Where:
Congregation Kehillath Israel
384 Harvard Street
Brookline, MA 02446
Admission:
FREE
Categories:
History, Lectures & Conferences, Music
Talk with author Larry Tye about his new book THE JAZZMEN: How Duke Ellington, Louis Armstrong and Count Basie Transformed America
ABOUT "THE JAZZMEN"
From the New York Times bestselling author of Satchel and Bobby Kennedy, a sweeping and spellbinding portrait of the longtime kings of jazz—Duke Ellington, Louis Armstrong, and Count Basie—who, born within a few years of one another, overcame racist exclusion and violence to become the most popular entertainers on the planet.
This is the story of three revolutionary American musicians, the maestro jazzmen who orchestrated the chords that throb at the soul of twentieth-century America.
Duke Ellington, the grandson of slaves who was christened Edward Kennedy Ellington, was a man whose story is as layered and nuanced as his name suggests and whose music transcended category.
Louis Daniel Armstrong was born in a New Orleans slum so tough it was called The Battlefield and, at age seven, got his first musical instrument, a ten-cent tin horn that drew buyers to his rag-peddling wagon and set him on the road to elevating jazz into a pulsating force for spontaneity and freedom.
William James Basie, too, grew up in a world unfamiliar to white fans—the son of a coachman and laundress who dreamed of escaping every time the traveling carnival swept into town, and who finally engineered his getaway with help from Fats Waller.
What is far less known about these groundbreakers is that they were bound not just by their music or even the discrimination that they, like nearly all Black performers of their day, routinely encountered. Each defied and ultimately overcame racial boundaries by opening America’s eyes and souls to the magnificence of their music. In the process they wrote the soundtrack for the civil rights movement.
Based on more than 250 interviews, this exhaustively researched book brings alive the history of Black America in the early-to-mid 1900s through the singular lens of the country’s most gifted, engaging, and enduring African-American musicians.
ABOUT LARRY TYE (author)
Larry Tye is a New York Times bestselling author whose most recent book is Demagogue: The Life and Long Shadow of Senator Joe McCarthy.

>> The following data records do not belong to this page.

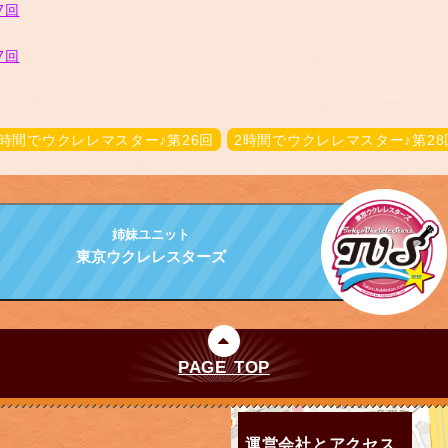
2時間でウクレレマスター♪第26回
2時間でウクレレマスター♪第28
姉妹ユニット
東京ウクレレスターズ
PAGE TOP
運営会社とアクセス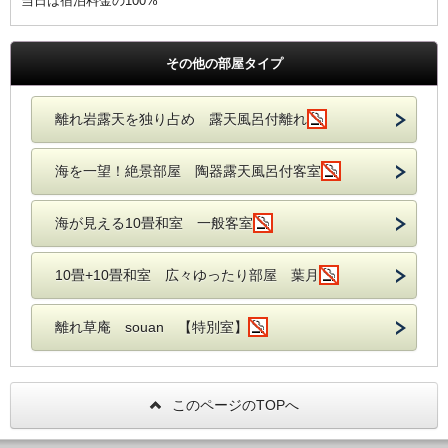
当日は宿泊料金の100%
その他の部屋タイプ
離れ岩露天を独り占め 露天風呂付離れ
海を一望！絶景部屋 陶器露天風呂付客室
海が見える10畳和室 一般客室
10畳+10畳和室 広々ゆったり部屋 葉月
離れ草庵 souan 【特別室】
このページのTOPへ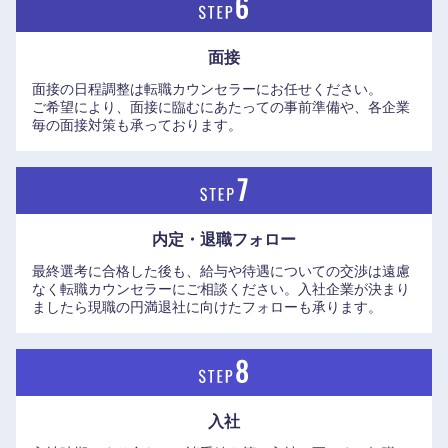
鹿児島県
沖縄県
面接
面接の日程調整は転職カウンセラーにお任せください。
ご希望により、面接に臨むにあたっての事前準備や、各企業
毎の面接対策も承っております。
内定・退職フォロー
最終選考に合格した後も、給与や待遇についての交渉は遠慮
なく転職カウンセラーにご相談ください。入社企業が決まり
ましたら現職の円満退社に向けたフォローも承ります。
入社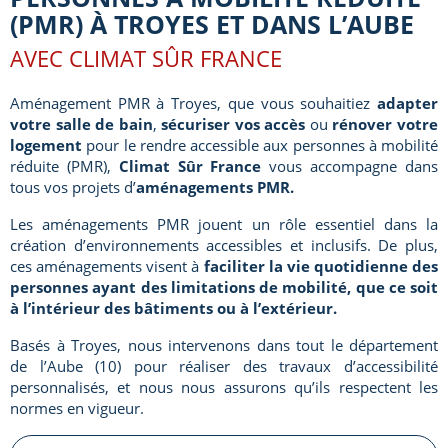
(PMR) À TROYES ET DANS L’AUBE
AVEC CLIMAT SÛR FRANCE
Aménagement PMR à Troyes, que vous souhaitiez
adapter
votre salle de bain
,
sécuriser vos accès
ou
rénover votre
logement
pour le rendre accessible aux personnes à mobilité
réduite (PMR),
Climat Sûr France
vous accompagne dans
tous vos projets d’
aménagements PMR.
Les aménagements PMR jouent un rôle essentiel dans la
création d’environnements accessibles et inclusifs. De plus,
ces aménagements visent à
faciliter la vie quotidienne
des
personnes ayant des limitations de mobilité, que ce soit
à l’intérieur des bâtiments ou à l’extérieur.
Basés à Troyes, nous intervenons dans tout le département
de l’Aube (10) pour réaliser des travaux d’accessibilité
personnalisés, et nous nous assurons qu’ils respectent les
normes en vigueur.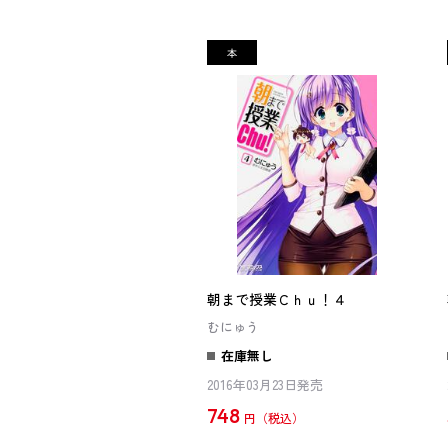
朝まで授業Ｃｈｕ！４
むにゅう
在庫無し
2016年03月23日発売
748
円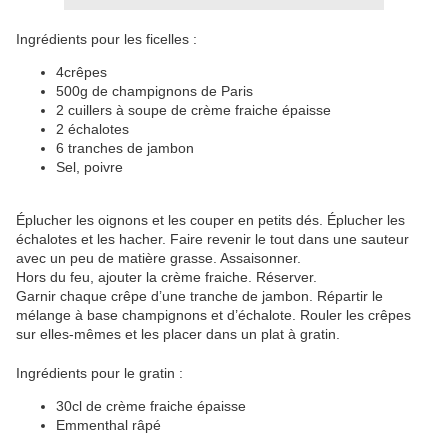
Ingrédients pour les ficelles :
4crêpes
500g de champignons de Paris
2 cuillers à soupe de crème fraiche épaisse
2 échalotes
6 tranches de jambon
Sel, poivre
Éplucher les oignons et les couper en petits dés. Éplucher les
échalotes et les hacher. Faire revenir le tout dans une sauteur
avec un peu de matière grasse. Assaisonner.
Hors du feu, ajouter la crème fraiche. Réserver.
Garnir chaque crêpe d’une tranche de jambon. Répartir le
mélange à base champignons et d’échalote. Rouler les crêpes
sur elles-mêmes et les placer dans un plat à gratin.
Ingrédients pour le gratin :
30cl de crème fraiche épaisse
Emmenthal râpé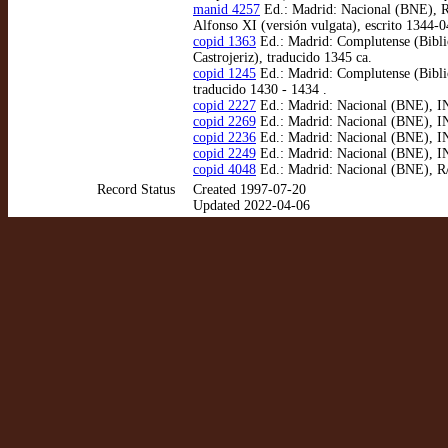
manid 4257
Ed.: Madrid: Nacional (BNE), R/4
Alfonso XI (versión vulgata), escrito 1344-
copid 1363
Ed.: Madrid: Complutense (Biblio
Castrojeriz), traducido 1345 ca.
copid 1245
Ed.: Madrid: Complutense (Biblio
traducido 1430 - 1434 .
copid 2227
Ed.: Madrid: Nacional (BNE), INC
copid 2269
Ed.: Madrid: Nacional (BNE), IN
copid 2236
Ed.: Madrid: Nacional (BNE), INC/
copid 2249
Ed.: Madrid: Nacional (BNE), INC
copid 4048
Ed.: Madrid: Nacional (BNE), R/4
Record Status
Created 1997-07-20
Updated 2022-04-06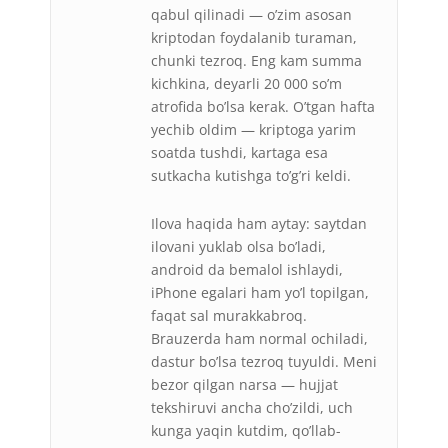
qabul qilinadi — o’zim asosan
kriptodan foydalanib turaman,
chunki tezroq. Eng kam summa
kichkina, deyarli 20 000 so’m
atrofida bo’lsa kerak. O’tgan hafta
yechib oldim — kriptoga yarim
soatda tushdi, kartaga esa
sutkacha kutishga to’g’ri keldi.
Ilova haqida ham aytay: saytdan
ilovani yuklab olsa bo’ladi,
android da bemalol ishlaydi,
iPhone egalari ham yo’l topilgan,
faqat sal murakkabroq.
Brauzerda ham normal ochiladi,
dastur bo’lsa tezroq tuyuldi. Meni
bezor qilgan narsa — hujjat
tekshiruvi ancha cho’zildi, uch
kunga yaqin kutdim, qo’llab-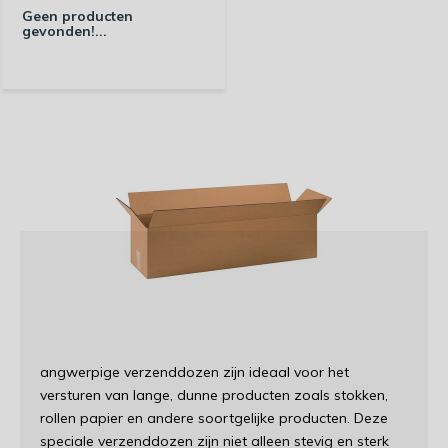
Geen producten
gevonden!...
angwerpige verzenddozen zijn ideaal voor het
versturen van lange, dunne producten zoals stokken,
rollen papier en andere soortgelijke producten. Deze
speciale verzenddozen zijn niet alleen stevig en sterk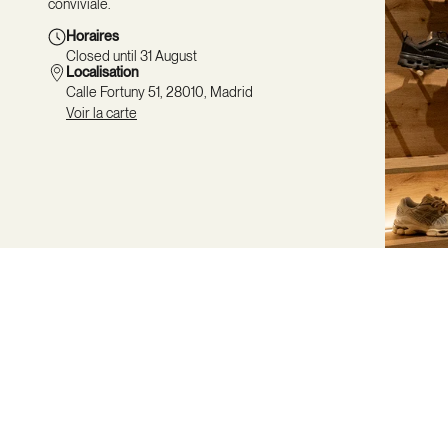
conviviale.
Horaires
Closed until 31 August
Localisation
Calle Fortuny 51, 28010, Madrid
Voir la carte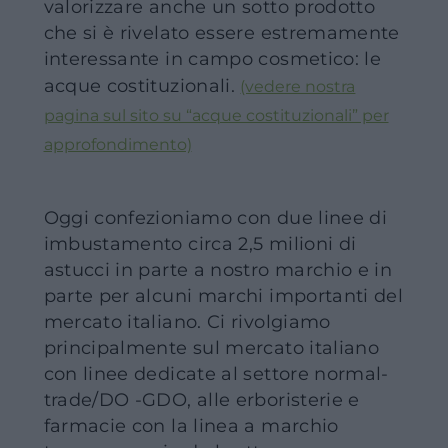
valorizzare anche un sotto prodotto
che si è rivelato essere estremamente
interessante in campo cosmetico: le
acque costituzionali.
(vedere nostra
pagina sul sito su “acque costituzionali” per
approfondimento)
Oggi confezioniamo con due linee di
imbustamento circa 2,5 milioni di
astucci in parte a nostro marchio e in
parte per alcuni marchi importanti del
mercato italiano. Ci rivolgiamo
principalmente sul mercato italiano
con linee dedicate al settore normal-
trade/DO -GDO, alle erboristerie e
farmacie con la linea a marchio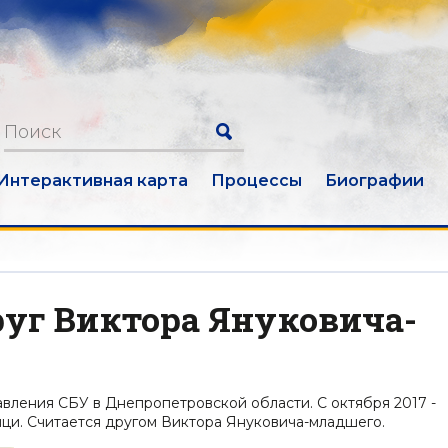
Интерактивная карта
Процессы
Биографии
руг Виктора Януковича-
авления СБУ в Днепропетровской области. С октября 2017 -
ци. Считается другом Виктора Януковича-младшего.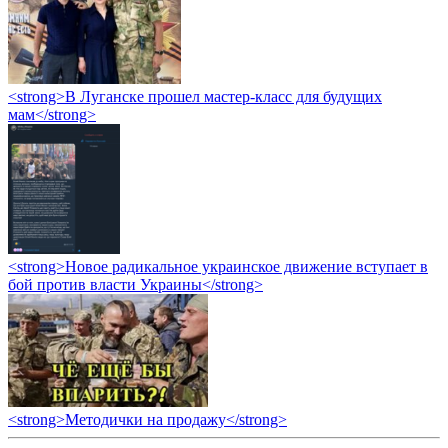
<strong>В Луганске прошел мастер-класс для будущих
мам</strong>
<strong>Новое радикальное украинское движение вступает в
бой против власти Украины</strong>
<strong>Методички на продажу</strong>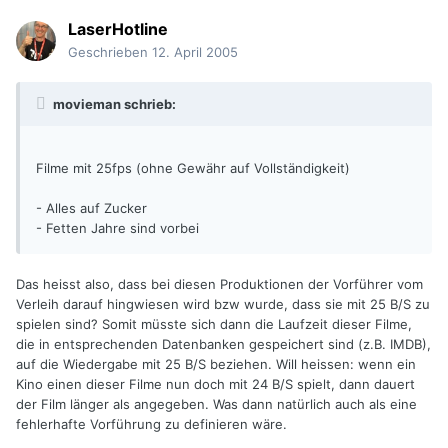
LaserHotline
Geschrieben
12. April 2005
movieman schrieb:
Filme mit 25fps (ohne Gewähr auf Vollständigkeit)
- Alles auf Zucker
- Fetten Jahre sind vorbei
Das heisst also, dass bei diesen Produktionen der Vorführer vom
Verleih darauf hingwiesen wird bzw wurde, dass sie mit 25 B/S zu
spielen sind? Somit müsste sich dann die Laufzeit dieser Filme,
die in entsprechenden Datenbanken gespeichert sind (z.B. IMDB),
auf die Wiedergabe mit 25 B/S beziehen. Will heissen: wenn ein
Kino einen dieser Filme nun doch mit 24 B/S spielt, dann dauert
der Film länger als angegeben. Was dann natürlich auch als eine
fehlerhafte Vorführung zu definieren wäre.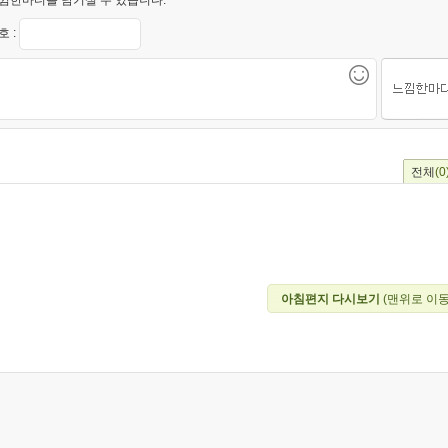
 :
전체
(0
아침편지 다시보기
(맨위로 이동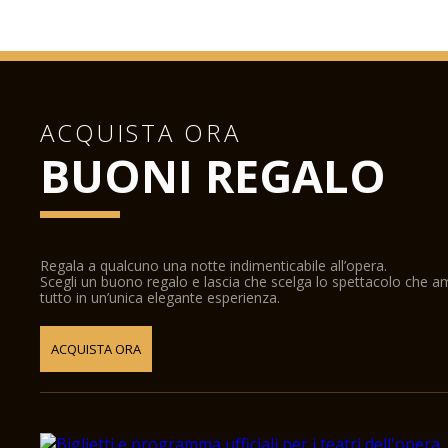
ACQUISTA ORA
BUONI REGALO
Regala a qualcuno una notte indimenticabile all’opera.
Scegli un buono regalo e lascia che scelga lo spettacolo che 
tutto in un’unica elegante esperienza.
ACQUISTA ORA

Tye’s first book, The Father of Spin, is a biography of public relations pioneer Edward L. Bernays. Home Lands looks at the Jewish renewal underway from Boston to Buenos Aires. Rising from the Rails explores how the black men who worked on George Pullman’s railroad sleeping cars helped kick-start the Civil Rights movement and gave birth to today’s African-American middle class. Shock, a collaboration with Kitty Dukakis, is a journalist’s first-person account of ECT, psychiatry’s most controversial treatment, and a portrait of how that therapy helped one woman overcome debilitating depression. Satchel is the biography of two American icons – Satchel Paige and Jim Crow. Superman tells the nearly-real life story of the most enduring American hero of the last century. Bobby Kennedy: The Making of a Liberal Icon explores RFK’s amazing transformation from cold warrior to fiery leftist.
Tye’s previous book, Demagogue: The Life and Long Shadow of Senator Joe McCarthy, was released in 2020 by Houghton Mifflin Harcourt.
In addition to his writing, Tye runs the Boston-based Health Coverage Fellowship, which helps the media do a better job reporting on critical issues like public health and pandemics, mental health and the health impacts of climate change, and racial, ethnic and gender disparities in health care. Launched in 2001 and supported by a series of foundations, the fellowship trains a dozen medical journalists a year from newspapers, radio stations, and TV outlets nationwide.
From 1986 to 2001, Tye was an award-winning reporter at The Boston Globe, where his primary beat was medicine. He also served as the Globe’s environmental reporter, roving national writer, investigative reporter, and sports writer. Before that, he was the environmental reporter at The Courier-Journal in Louisville, and covered government and business at The Anniston Star in Alabama.
Tye, who graduated from Brown University, was a Nieman Fellow at Harvard University in 1993-94. He taught journalism at Boston University, Northeastern, and Tufts.
Tye is now writing, for HarperCollins, The Jazzmen: How Duke Ellington, Satchmo Armstrong and Count Basie Transformed America.